Макфай призадумался.

— Идёт. До завтрашнего вечера. В такое же время. Но давайте сюда всё, что у вас есть. А если не принесёте остальные, то потеряете и то, что уже уплатили. Ясно?

— Ясно! — мрачно сказал Шейн. — Держите.

Он выложил на стол несколько монет и мешочек с золотым песком. В этот момент снаружи послышались шаги, Макфай мгновенно сгрёб деньги и песок и спрятал у себя за пазухой; повернувшись в бешенстве к Дику и Шейну, он подозрительно взглянул на них. Но увидев, что они поражены и встревожены не меньше, чем он сам, Макфай поспешно поднялся с кресла и заковылял в глубь комнаты.

— Ступайте туда, — сказал он, откидывая полог из мешковины.

Глава 9. Убийство

Они зашли за полог и очутились в алькове, заставленном крадеными, как решил Дик, вещами: часами, кувшинами, цветочными горшками, вазами, одеждою. Заглянув в комнату через дыры в пологе, они увидели, что Макфай подошёл к двери.

— Сюда нельзя, — грубо сказал он. — Уходи. Я сегодня нездоров. Делами не занимаюсь.

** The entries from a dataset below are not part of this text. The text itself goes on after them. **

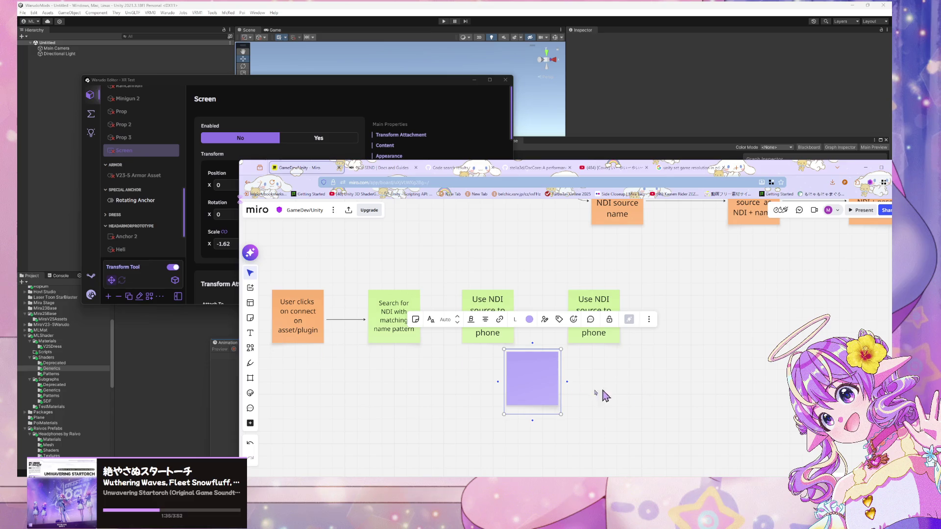
pyautogui.write('What')
pyautogui.write(' data are we ')
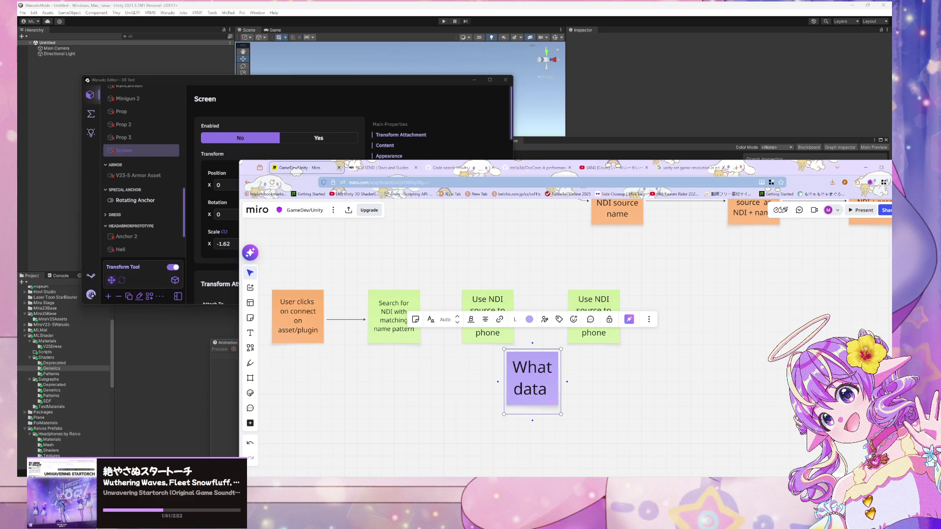
pyautogui.write('send')
pyautogui.press('BackSpace')
pyautogui.press('BackSpace')
pyautogui.write('ndi')
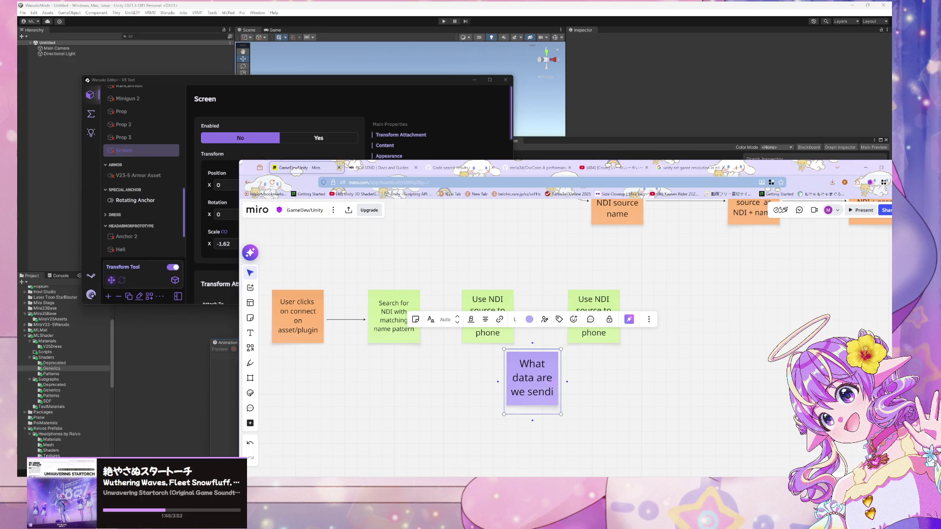
pyautogui.write('ng back to phone?')
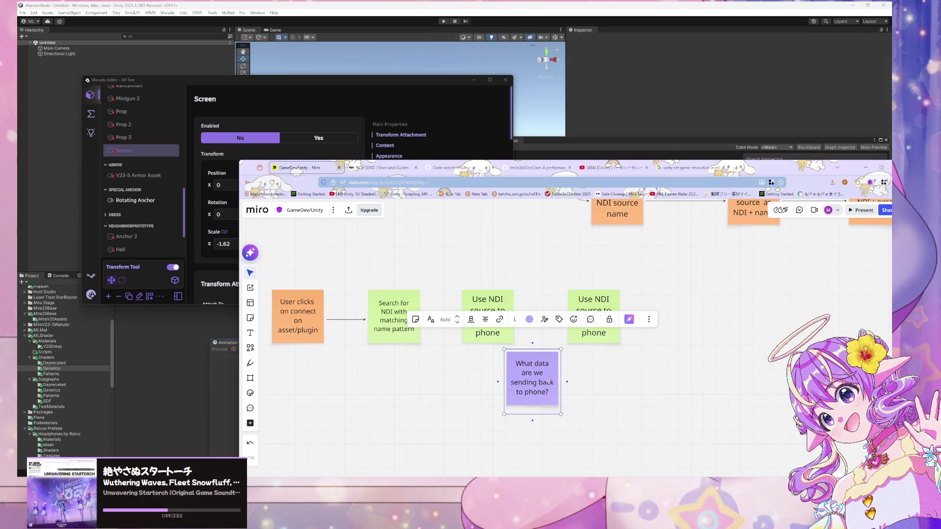
pyautogui.click(668, 380)
# Move the purple note down and to the right, and shrink it
pyautogui.moveTo(542, 380)
pyautogui.mouseDown()
pyautogui.moveTo(580, 395)
pyautogui.moveTo(589, 414)
pyautogui.mouseUp()
pyautogui.click(594, 419)
pyautogui.click(646, 416)
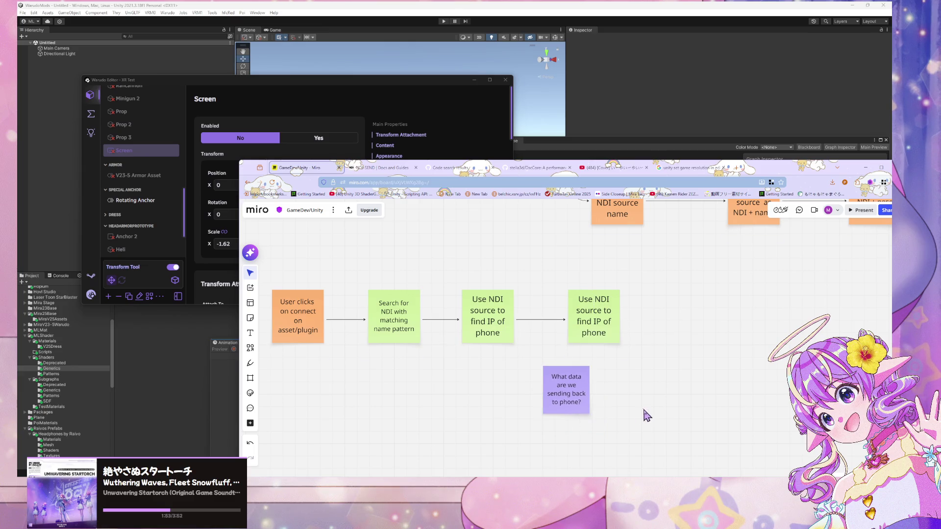
pyautogui.click(598, 302)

Но гость не обратил внимания на эти слова, оттолкнул Макфая и вошёл в сарай.

— Ах, это ты, Томми? — сказал Макфай уже не раздражённым, а льстивым голосом. — Но всё-таки я сказал правду, что мне сегодня нездоровится. Я не могу уделить тебе время…

Вошедший — худощавый, широкоплечий мужчина с длинными, нелепо болтающимися руками и лицом, указывавшим на происхождение от европейца и китаянки, — ничего не ответил. Он оглядел комнату, а затем уселся в кресло.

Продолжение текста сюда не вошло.